The case of the absentee business owner

English: Picture of an authentic Neapolitan Pi...
 (Photo credit: Wikipedia)

A restaurant franchise owner told me about a young restaurant owner who lost interest in his two franchise businesses.

The restaurant owner was given two franchises mainly selling takeaway pizzas and other Italian food. He did well rapidly at both locations.

Then the trouble started.

Collecting fast cars.

Racing stock cars.

He stopped going to his restaurants to check up on them. He became an absentee franchise owner.

Quickly he lost his first franchise.

But still that wasn’t enough to bring him to his senses.

Next came the loss of the second franchise.

This is where my friend the restaurant franchise owner came in. The shopping centre owner called in to say needed him to buy the second franchise and get it working again. The revenue wasn’t even covering the monthly rental.

The restaurant owner I know bought the franchise and made huge improvements to the takeaway pizza restaurant. In three months he has built the lunchtime trade by promoting the restaurant to local businesses.

He’s got the turnover up to the same level as the restaurant he previously owned in another shopping centre.

How could the first owner of the two successful franchise restaurant play so fast and loose?

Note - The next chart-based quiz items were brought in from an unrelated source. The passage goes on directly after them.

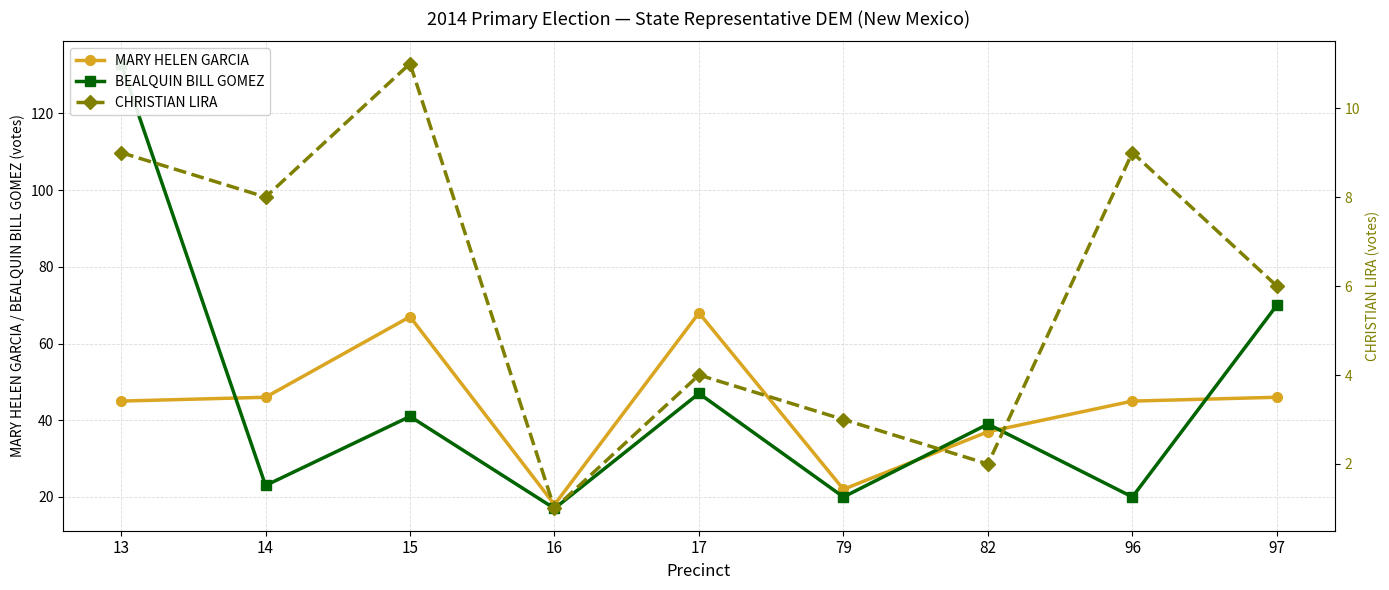

At which label does BEALQUIN BILL GOMEZ reach its minimum?

16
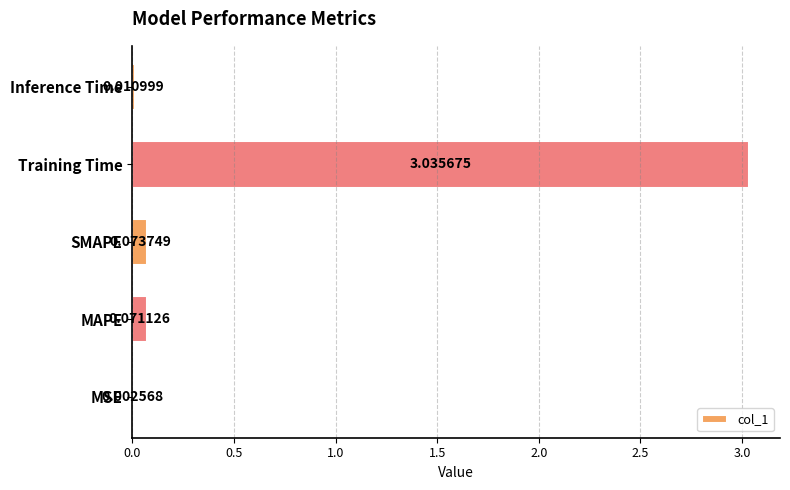

What is the average value?

0.6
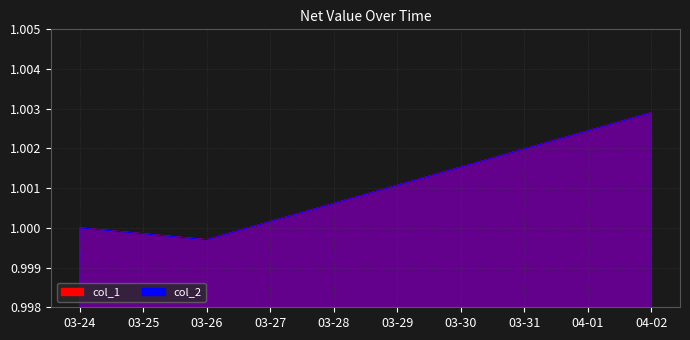

What is the maximum value shown in the chart?

1.0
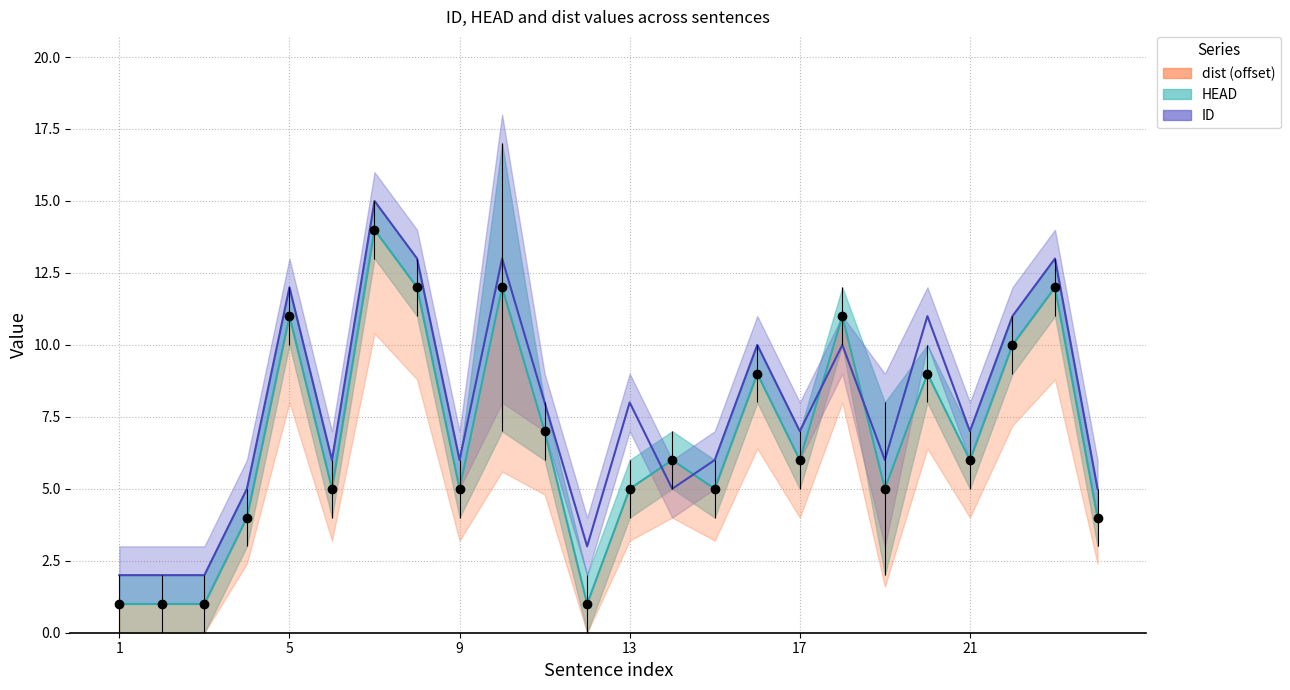

Which series has the largest total across all categories?

ID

Everyone is free to do what they want.

But in a recession?

When world growth has slowed to a “new normal” of about 2%.

To lose all sight of how hard it is to secure good business locations.

At a time when the biggest and best franchise outlets are specially reserved for a chosen few.

When thousands of people are denied jobs and have to come up with something of their own.

I’m not judging this business owner.

Just puzzled. Curious. Perhaps disappointed.

On the flipside, business owner I know was handed the opportunity to revive the dead business on a plate.